Diplomatisches Geschick war ihm dabei oft weniger wichtig, als mit unbequemen Wahrheiten eine Diskussion anzustoßen. Beispielsweise zu der Frage, ob es sich bei den Waldensern um Glaubens- oder Wirtschaftsflüchtlinge gehandelt hat. Und das in einer Zeit, in der das Thema Flucht aktueller denn je ist.

Guillaume war maßgeblich an der Gestaltung des Heimatbuchs anlässlich der 300-Jahr-Feier in Neuhengstett beteiligt.
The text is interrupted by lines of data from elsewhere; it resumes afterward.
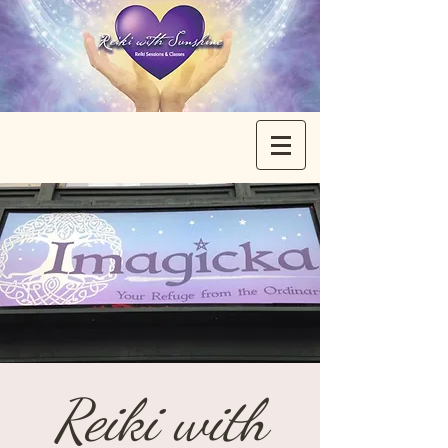
Reiki with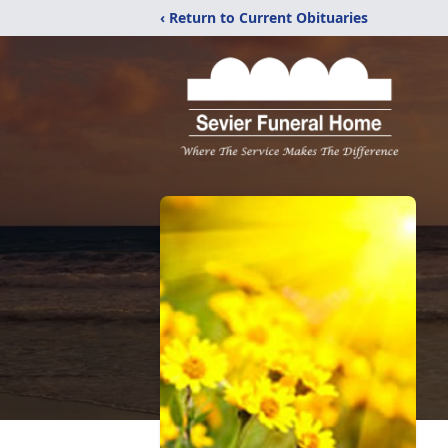
‹ Return to Current Obituaries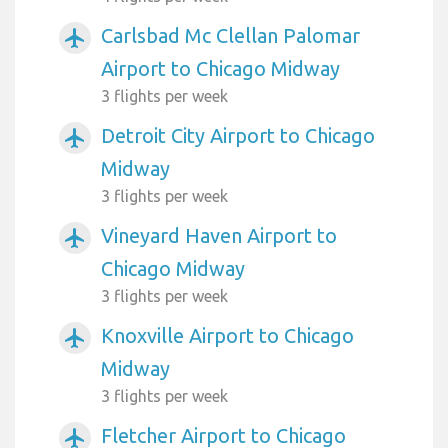
Carlsbad Mc Clellan Palomar
airplanemode_active
Airport to Chicago Midway
3 flights per week
Detroit City Airport to Chicago
airplanemode_active
Midway
3 flights per week
Vineyard Haven Airport to
airplanemode_active
Chicago Midway
3 flights per week
Knoxville Airport to Chicago
airplanemode_active
Midway
3 flights per week
Fletcher Airport to Chicago
airplanemode_active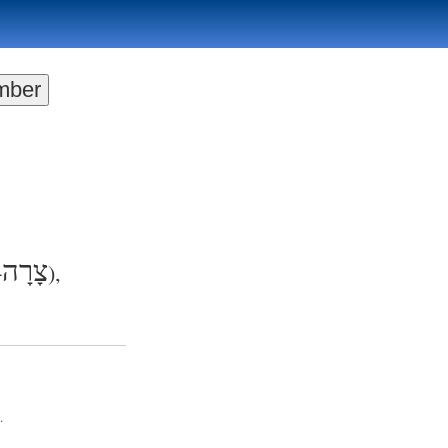
צָרָה
+
),
.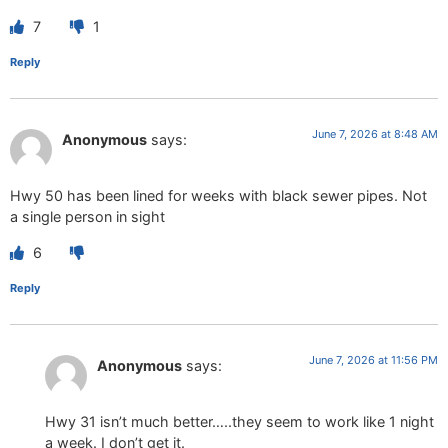
7
1
Reply
June 7, 2026 at 8:48 AM
Anonymous
says:
Hwy 50 has been lined for weeks with black sewer pipes. Not
a single person in sight
6
Reply
June 7, 2026 at 11:56 PM
Anonymous
says:
Hwy 31 isn’t much better…..they seem to work like 1 night
a week. I don’t get it.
Auch das jährliche Freudenfeuer am 17. Februar am Waldenserstein, der Aufbau des Waldensermuseums sowie die Schaffung des Europäischen Kulturfernwanderwegs Hugenotten- und Waldenserpfad ist eng mit dem Namen Francis Guillaume verbunden. Doch damit nicht genug. Der Hobbyforscher hat seit 2001 300 Marksteine sowie 60 Kleindenkmale gesäubert und akribisch erfasst. Dafür diente ihm eine Landkarte von 1830 als Grundlage.

Außerdem hat sich unter der Leitung des Heimatforschers eine 23-köpfige Arbeitsgruppe um die Aufarbeitung eines dunklen Kapitels der Althengstetter Geschichte gekümmert. Die Jahre im Nationalsozialismus, insbesondere die Kriegsjahre und die Nachkriegszeit, wurden behandelt. Nur so konnte es auch auch zur Einweihung des Gedenksteins für die Althengstetterin Hedwig Zipperer und den Polen Marian Tomczak kommen, die im Dritten Reich einen sehr hohen Preis für ihre Liebe bezahlten.

Der polnische Zwangsarbeiter Marian Tomczak wurde am 3. August 1942 durch ein Kommando der Gestapo Stuttgart wegen seiner Beziehung zu Hedwig Zipperer erhängt – vor den Augen seiner polnischen und französischen Mitkriegsgefangenen. Die junge Althengstetterin war von 1942 bis 1944 im Konzentrationslager Ravensbrück inhaftiert. Bei der Aufarbeitung dieser Geschehnisse ging es dem Arbeitskreis "Althengstett – Geschichtliche Aufarbeitung 1933-1945" nicht darum, wer wann welche Verantwortung getragen hat und um Schuldzuweisungen, sondern vielmehr um das Verstehen und Bewahren, damit Mitgefühl sowie Menschlichkeit gestärkt werden.

"Die Leute wissen gar nicht, wie reich an Geschichte sie sind", ist Guillaume überzeugt. An das Beenden seiner umfangreichen Forschungen denkt er noch lange nicht, auch wenn er mit seinen Erkenntnissen immer wieder aneckt. Private Forscher hätten ein großes Privileg: "Wir sind unabhängige Querdenker".